Orang yang sedang melaksanakan vaksin. Sumber. Web.id
Kementerian Kesehatan (Kemenkes) mengimpor vaksin cacar monyet dari negara Association of Southeast Asian Nations (ASEAN) dan Denmark sebagai langkah strategis untuk mencegah penyebaran virus di Indonesia. Keberhasilan upaya ini akan sangat bergantung pada efektivitas distribusi vaksin, pemantauan hasil vaksinasi, serta kolaborasi internasional yang erat. Kemenkes tidak hanya menyiapkan vaksin cacar monyet, tetapi juga memperkuat pemantauan kasus mpox di semua fasilitas kesehatan melalui survei dan investigasi. Selain itu, Kemenkes telah menyiapkan 12 laboratorium rujukan di berbagai daerah di Indonesia untuk mendukung upaya ini.
Mahasiswa Fakultas Dakwah dan Ilmu Komunikasi (FDIKOM), jurusan Pengembangan Masyarakat Islam (PMI), semester tujuh, Prasetyo menuturkan, kebijakan pemerintah adalah yang terbaik demi melindungi kesehatan masyarakat, terutama dalam menghadapi ancaman penyakit seperti cacar monyet. Salah satu langkah konkret adalah penyediaan vaksin cacar monyet sebagai upaya menekan penyebaran penyakit tersebut.
“Sebelum mendistribusikan vaksin ke seluruh wilayah, pemerintah perlu memastikan bahwa vaksin telah lulus uji klinis ketat di laboratorium kesehatan resmi untuk menjamin efektivitas dan keamanannya. Selain distribusi, pemerintah juga menekankan pentingnya edukasi masyarakat tentang penyakit cacar monyet, termasuk cara pencegahan dan pentingnya menjaga kesehatan,” tuturnya.

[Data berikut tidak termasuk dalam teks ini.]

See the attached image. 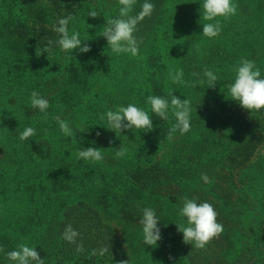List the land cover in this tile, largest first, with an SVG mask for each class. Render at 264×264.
Masks as SVG:
<instances>
[{"label":"trees","instance_id":"trees-1","mask_svg":"<svg viewBox=\"0 0 264 264\" xmlns=\"http://www.w3.org/2000/svg\"><path fill=\"white\" fill-rule=\"evenodd\" d=\"M150 2L155 11L138 24L139 56L132 57L113 53L103 37L119 16L118 0H0V264H13L6 253L20 243L35 247L45 264H264V111L241 108L228 88L242 58L264 78V0H233L237 15L217 18L222 31L214 39L202 35L203 24L215 22L203 19L204 0ZM69 14V33L79 32L91 51L54 44L44 52V38L58 40L54 26ZM206 68L219 77L215 88ZM178 69L187 83L170 79ZM33 91L49 103L46 118L31 106ZM171 94L190 100L192 111L191 131L169 141L171 108L162 120L145 99L170 102ZM128 104L148 113L153 131L107 129L100 115ZM57 116L76 141L62 134ZM27 127L36 134L21 141ZM121 145L127 154L117 158ZM89 147L104 159H78ZM184 196L210 203L223 225L205 250L185 244L178 231L187 226L179 214ZM145 207L160 220L157 247L143 241ZM68 225L84 252L62 238ZM102 247L109 252L90 255Z\"/></svg>","mask_w":264,"mask_h":264},{"label":"clouds","instance_id":"clouds-1","mask_svg":"<svg viewBox=\"0 0 264 264\" xmlns=\"http://www.w3.org/2000/svg\"><path fill=\"white\" fill-rule=\"evenodd\" d=\"M137 0H118L120 5L119 16L107 21V27L104 28L103 37L107 40V45L115 54H130L132 57L139 56L141 41L135 36L138 30L137 26L145 18H150L155 11V5L150 0H144L141 5V11L136 15H131ZM205 21H215L214 23L203 24V36L214 39L218 37L222 31L220 19L229 20L237 15L238 6L233 3V0H204L203 2ZM88 16L96 19L98 13L95 10L89 11ZM74 17L69 14L66 17L60 18L57 25L54 26V31L59 34V39L53 41L47 40V45L44 52L52 53L53 45H58L64 52H74L79 50L80 53H88L91 51L90 46L86 43L87 39H81L79 32L73 30L69 33V22ZM236 73L234 83L228 86L231 100L237 102L241 108L249 113L264 111V78H261L260 68L256 66L253 60L242 58L238 61L234 68ZM193 75H199L194 73ZM184 73L182 69L175 72H169V77L173 83H187L183 79ZM204 77L207 79L208 88H215L219 77L210 69L204 70ZM204 80H199V84H203ZM193 87L196 82H193ZM145 103L151 106L152 112L162 120L169 119V109L171 108L175 116L176 123L171 126L168 131L167 139L171 141L177 131L181 135L191 131V101L184 99L183 101L171 94V100L161 96L148 95ZM31 106L38 108L40 112L47 117V109L49 108L48 101L43 98L37 91L31 93ZM107 117L108 128L115 133L127 130H139L141 132L153 131V120L148 113L135 106L128 104L126 107L120 106L115 111L109 110L106 114H101L100 119ZM57 123L63 135L74 138L75 134L69 123L62 120L59 116L56 117ZM35 129L27 127L19 135L21 141H26L34 136ZM97 137L100 133H96ZM76 141V139H75ZM112 143V141H109ZM117 158H123L127 154V148L123 145L119 149H113ZM77 158L90 161L93 163L101 162L104 157L102 149L89 147L87 149L80 148L77 153ZM201 179L206 184H211L212 180L206 173L201 174ZM183 206L180 208L179 214L187 219V226L180 225L178 231L183 234L185 244H190L196 249L205 250L207 246L214 240L219 238L223 233L224 228L221 223L217 222V212L214 207L203 202L198 204L194 199H189L187 196L183 198ZM143 218L139 221L142 225L143 241L150 247H157L158 241L161 240L160 229L157 227L160 222L156 211L150 207L142 209ZM79 233L74 230L71 225H68L62 235V238L71 244L76 245V252L82 253L85 251L82 242L77 241ZM4 249L0 248V252ZM109 252L108 247L93 249L90 255L104 256ZM6 257L13 264H45V260L40 258L35 247H29L25 243L17 245L15 250L6 253ZM173 258L169 256V260ZM118 264H130L129 260H121Z\"/></svg>","mask_w":264,"mask_h":264},{"label":"rangeland","instance_id":"rangeland-1","mask_svg":"<svg viewBox=\"0 0 264 264\" xmlns=\"http://www.w3.org/2000/svg\"><path fill=\"white\" fill-rule=\"evenodd\" d=\"M93 4H94V5H96V3H95V2H94Z\"/></svg>","mask_w":264,"mask_h":264}]
</instances>
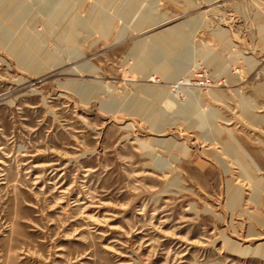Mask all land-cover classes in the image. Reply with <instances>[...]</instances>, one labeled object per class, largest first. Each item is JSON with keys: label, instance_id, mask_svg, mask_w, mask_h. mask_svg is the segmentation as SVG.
<instances>
[{"label": "rangeland", "instance_id": "obj_1", "mask_svg": "<svg viewBox=\"0 0 264 264\" xmlns=\"http://www.w3.org/2000/svg\"><path fill=\"white\" fill-rule=\"evenodd\" d=\"M0 264H264V0H0Z\"/></svg>", "mask_w": 264, "mask_h": 264}, {"label": "bare ground", "instance_id": "obj_2", "mask_svg": "<svg viewBox=\"0 0 264 264\" xmlns=\"http://www.w3.org/2000/svg\"><path fill=\"white\" fill-rule=\"evenodd\" d=\"M66 8V6L64 7V8H62V9H65ZM139 16H140V14H138V13H133V15H132V17H133V20L134 19H138L139 18ZM72 18L73 17H70V18H68L69 19V21H71L72 20ZM8 33V32H7ZM6 33V34H7ZM179 34V31H178V28L176 27V28H174V29H171V30H168V31H165L164 33H160V34H158L157 36H154L153 38H155L156 39V42H154V44H155V46H157V45H159V44H161V45H163L161 48L163 49V47L164 46H166L165 47V49L166 48H169V49H175L176 47H178L179 46V44H180V41L182 40L181 38H173V36L174 35H178ZM179 36V35H178ZM180 40V41H179ZM178 67V66H177ZM76 71H73L72 73H71V76H76V73H75ZM37 82V81H36ZM186 84V83H185ZM176 86H182L183 84L182 83H176L175 84ZM2 100V99H1ZM160 143V142H159ZM166 143H169V142H166Z\"/></svg>", "mask_w": 264, "mask_h": 264}]
</instances>
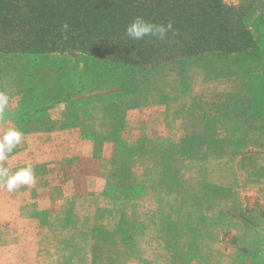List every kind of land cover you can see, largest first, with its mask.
Instances as JSON below:
<instances>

Mahasiswa Fakultas Ilmu Tarbiyah dan Keguruan (FITK), jurusan Pendidikan Bahasa Arab (PBA), semester lima, Muhammad Ganang Hidayat menyatakan, impor vaksin menandakan adanya ketergantungan pada negara lain dalam hal produksi vaksin. Keterbatasan teknologi dan fasilitas dalam negeri menjadi penyebab utama. Meski impor adalah solusi darurat yang praktis, penting bagi Indonesia untuk meningkatkan pengembangan teknologi vaksin.
“Mengurangi ketergantungan impor juga berguna demi kemandirian di masa depan. Di samping itu, distribusi vaksin harus memprioritaskan wilayah dengan kasus tertinggi dan kelompok rentan. Pemerintah juga perlu berkolaborasi dengan pemerintah daerah untuk memastikan distribusi yang adil. Untuk mencegah ketidakadilan di daerah terpencil dengan infrastruktur yang kurang memadai, diperlukan koordinasi yang baik dan alokasi vaksin yang proporsional,” jelasnya.